Membedah Ambiguitas Putusan Uji Formil UU Cipta Kerja
Utama

Membedah Ambiguitas Putusan Uji Formil UU Cipta Kerja

Sebagai langkah awal, pembentuk undang-undang diminta harus mencabut UU Cipta Kerja karena sudah terbukti cacat formil. Lalu, DPR dan Pemerintah segera mengubah keseluruhan UU No.12 Tahun 2011 tentang Pembentukan Peraturan Perundang-undangan, khususnya memasukkan metode omnibus law.

Oleh:
Agus Sahbani
Bacaan 7 Menit

“Dengan memutuskan tidak menerima semua pengujian materil, apakah itu berarti Putusan MK 91/2020 telah menjadi dasar terjadinya ‘impunitas konstitusi’ bagi norma-norma dalam UU Cipta Kerja yang berpotensi melanggar UUD 1945?”

Ambigu keempat, karena mencari kompromi yang justru terjebak menjadi tidak tegas, putusan MK menimbulkan multitafsir apakah masih bisa dilaksanakan atau tidak. Ada dua kubu yang berbeda pendapat. Satu pihak berpandangan UU Cipta Kerja masih bisa dilaksanakan dalam 2 tahun. Pihak lain berpendapat UU Cipta Kerja tidak boleh lagi diimplementasikan sama sekali.

Atas dua pendapat itu, sebenarnya MK telah mencoba memberi kejelasan meskipun masih berlaku, pelaksanaan UU Cipta Kerja yang “strategis dan berdampak luas agar ditangguhkan terlebih dahulu. Demikian pula tidak dibenarkan menerbitkan kebijakan “strategis yang dapat berdampak luas”. Lebih jauh, tidak pula dibenarkan membentuk peraturan pelaksana baru.

“Namun, jalan tengah yang ditawarkan MK itu tetap menyisakan ambiguitas dan ketidakjelasan tentang apa batasan sesuatu dikatakan ‘strategis’ dan ‘berdampak luas’?

Ambigu Kelima, dalam Putusan MK 91/2020 ini Mahkamah terlihat sangat kokoh menerapkan formalitas pembuatan undang-undang, termasuk dengan sangat baik mengkritisi minimnya ruang partisipasi publik dalam lahirnya UU Cipta Kerja. Namun, sayangnya MK tidak menerapkan standar yang sama ketika menguji formil perubahan Undang-Undang KPK dan perubahan Undang-Undang Minerba, yang juga super kilat dan senyatanya menihilkan public participation.

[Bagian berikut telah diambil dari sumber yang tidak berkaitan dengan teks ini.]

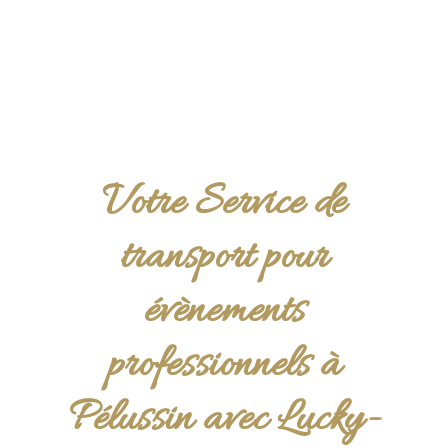
Votre Service de
transport pour
évènements
professionnels à
Pélussin avec Lucky-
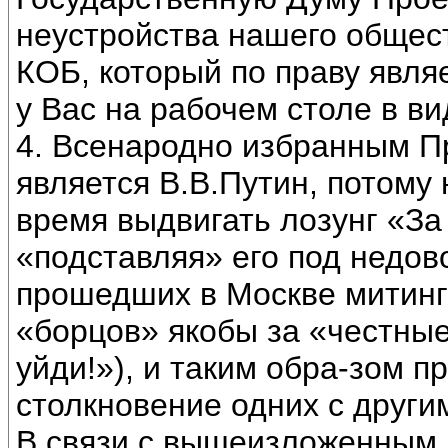
неустройства нашего общес
КОБ, который по праву явл
у Вас на рабочем столе в 
4. Всенародно избранным П
является В.В.Путин, потому
время выдвигать лозунг «За
«подставляя» его под недов
прошедших в Москве митинго
«борцов» якобы за «честны
уйди!»), и таким обра-зом 
столкновение одних с други
В связи с вышеизложенным 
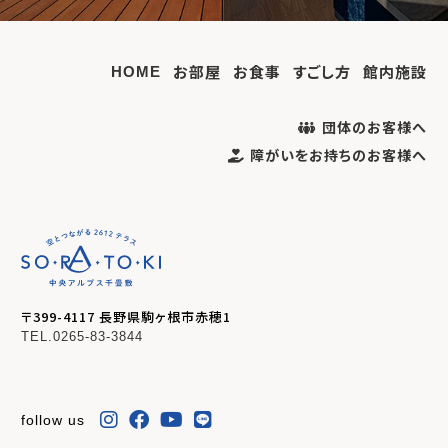
お部屋
お食事
すごし方
館内施設
HOME
団体のお客様へ
障がいをお持ちのお客様へ
〒399-4117 長野県駒ヶ根市赤穂1
TEL.0265-83-3844
follow us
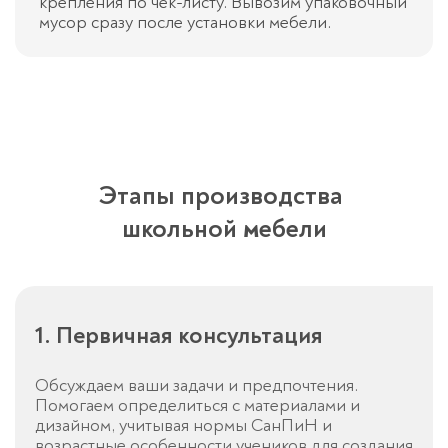
крепления по чек-листу. Вывозим упаковочный
мусор сразу после установки мебели.
Этапы производства ​
школьной мебели
1. Первичная консультация
Обсуждаем ваши задачи и предпочтения.
Помогаем определиться с материалами и
дизайном, учитывая нормы СанПиН и
возрастные особенности учеников для создания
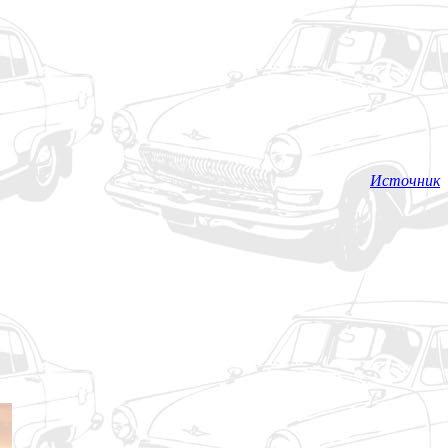
Источник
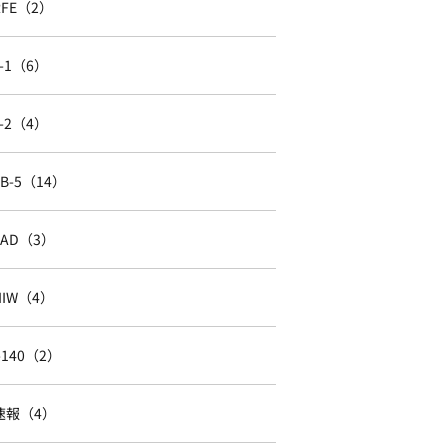
RFE（2）
J-1（6）
J-2（4）
EB-5（14）
EAD（3）
NIW（4）
I-140（2）
速報（4）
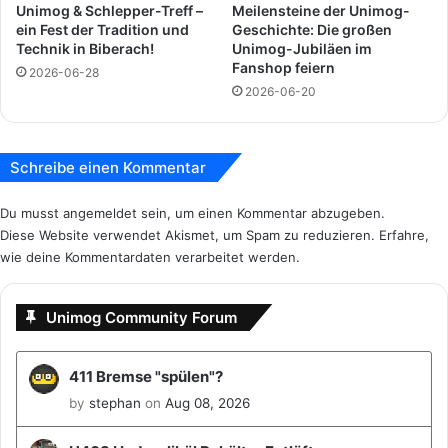
Unimog & Schlepper-Treff –
Meilensteine der Unimog-
b
i
ein Fest der Tradition und
Geschichte: Die großen
i
c
Technik in Biberach!
Unimog-Jubiläen im
s
s
Fanshop feiern
2026-06-28
1
2
2026-06-20
2
0
.
2
1
5
0
Schreibe einen Kommentar
.
2
Du musst
angemeldet
sein, um einen Kommentar abzugeben.
0
Diese Website verwendet Akismet, um Spam zu reduzieren.
Erfahre,
2
wie deine Kommentardaten verarbeitet werden.
5
a
m
Unimog Community Forum
M
e
r
411 Bremse "spülen"?
c
by
stephan
on
Aug 08, 2026
e
d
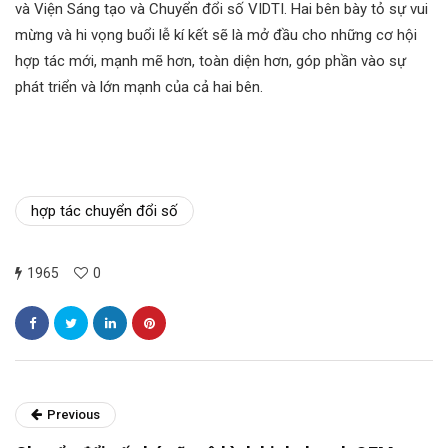
và Viện Sáng tạo và Chuyển đổi số VIDTI. Hai bên bày tỏ sự vui
mừng và hi vọng buổi lễ kí kết sẽ là mở đầu cho những cơ hội
hợp tác mới, mạnh mẽ hơn, toàn diện hơn, góp phần vào sự
phát triển và lớn mạnh của cả hai bên.
hợp tác chuyển đổi số
1965
0
Previous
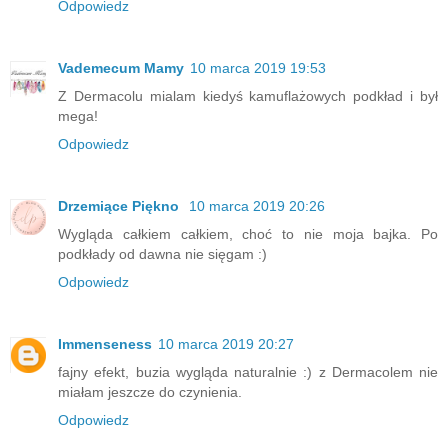
Odpowiedz
Vademecum Mamy
10 marca 2019 19:53
Z Dermacolu mialam kiedyś kamuflażowych podkład i był
mega!
Odpowiedz
Drzemiące Piękno
10 marca 2019 20:26
Wygląda całkiem całkiem, choć to nie moja bajka. Po
podkłady od dawna nie sięgam :)
Odpowiedz
Immenseness
10 marca 2019 20:27
fajny efekt, buzia wygląda naturalnie :) z Dermacolem nie
miałam jeszcze do czynienia.
Odpowiedz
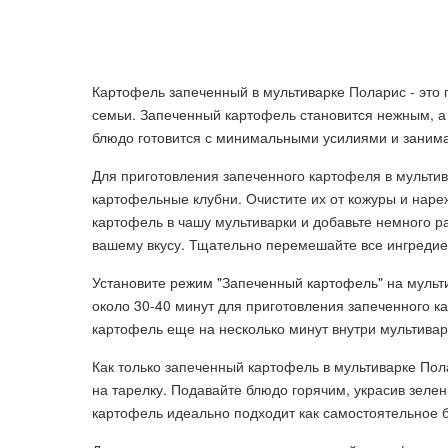
Картофель запеченный в мультиварке Поларис - это 
семьи. Запеченный картофель становится нежным, а 
блюдо готовится с минимальными усилиями и занима
Для приготовления запеченного картофеля в мультив
картофельные клубни. Очистите их от кожуры и наре
картофель в чашу мультиварки и добавьте немного р
вашему вкусу. Тщательно перемешайте все ингредие
Установите режим "Запеченный картофель" на мульти
около 30-40 минут для приготовления запеченного ка
картофель еще на несколько минут внутри мультивар
Как только запеченный картофель в мультиварке Пола
на тарелку. Подавайте блюдо горячим, украсив зеле
картофель идеально подходит как самостоятельное б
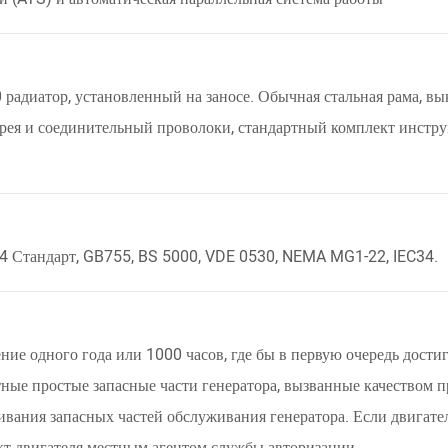
радиатор, установленный на заносе. Обычная стальная рама, вы
арея и соединительный проволоки, стандартный комплект инстру
R4 Стандарт, GB755, BS 5000, VDE 0530, NEMA MG1-22, IEC34.
ние одного года или 1000 часов, где бы в первую очередь дости
тные простые запасные части генератора, вызванные качеством п
ивания запасных частей обслуживания генератора. Если двигат
кт двигателя местным агентом службы авторизации.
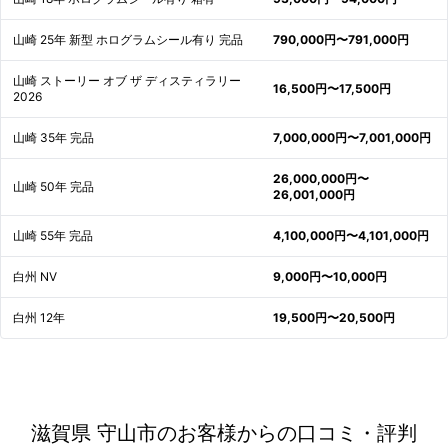
山崎 25年 新型 ホログラムシール有り 完品
790,000円〜791,000円
山崎 ストーリー オブ ザ ディスティラリー
16,500円〜17,500円
2026
山崎 35年 完品
7,000,000円〜7,001,000円
26,000,000円〜
山崎 50年 完品
26,001,000円
山崎 55年 完品
4,100,000円〜4,101,000円
白州 NV
9,000円〜10,000円
白州 12年
19,500円〜20,500円
滋賀県 守山市のお客様からの口コミ・評判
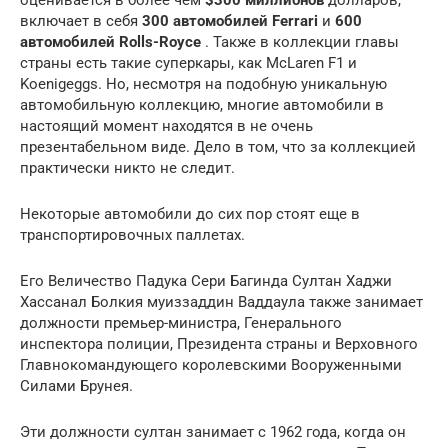
включает в себя
300 автомобилей Ferrari
и
600
автомобилей Rolls-Royce
. Также в коллекции главы
страны есть такие суперкары, как McLaren F1 и
Koenigeggs. Но, несмотря на подобную уникальную
автомобильную коллекцию, многие автомобили в
настоящий момент находятся в не очень
презентабельном виде. Дело в том, что за коллекцией
практически никто не следит.
Некоторые автомобили до сих пор стоят еще в
транспортировочных паллетах.
Его Величество Падука Сери Багинда Султан Хаджи
Хассанал Болкия муиззаддин Ваддаула также занимает
должности премьер-министра, Генерального
инспектора полиции, Президента страны и Верховного
Главнокомандующего королевскими Вооруженными
Силами Брунея.
Эти должности султан занимает с 1962 года, когда он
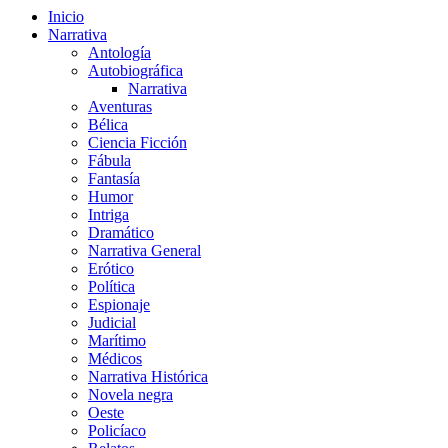
Inicio
Narrativa
Antología
Autobiográfica
Narrativa
Aventuras
Bélica
Ciencia Ficción
Fábula
Fantasía
Humor
Intriga
Dramático
Narrativa General
Erótico
Política
Espionaje
Judicial
Marítimo
Médicos
Narrativa Histórica
Novela negra
Oeste
Policíaco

“Terjadi disparitas antara hasil putusan yang teramat jauh. Jika mengacu pada Putusan MK 91/2020, seharusnya kedua perubahan UU KPK dan Minerba itupun dinyatakan bertentangan dengan UUD 1945 dan tidak mempunyai kekuatan hukum mengikat,” kritiknya lagi.

Meski begitu, bagaimanapun Putusan MK 91/2020 sudah final dan berkekuatan hukum tetap (final and binding) dan mau tidak mau harus dihormati. “Sekarang tersisa solusinya untuk pembuat undang-undang (Presiden, DPR, dan DPD) untuk segera melakukan perubahan atas UU Pembentukan Peraturan Perundangan-undangan yang mengadopsi metode sapu jagat (omnibus law).

“Ini bisa menjadi landasan baku perbaikan UU Cipta Kerja. Lebih penting lagi, materi UU Cipta Kerja juga harus sesuai dengan aspirasi kepentingan publik, bukan mengabdi pada kepentingan investasi semata yang menegasikan daulat dan hati rakyat pemilik Republik ini.”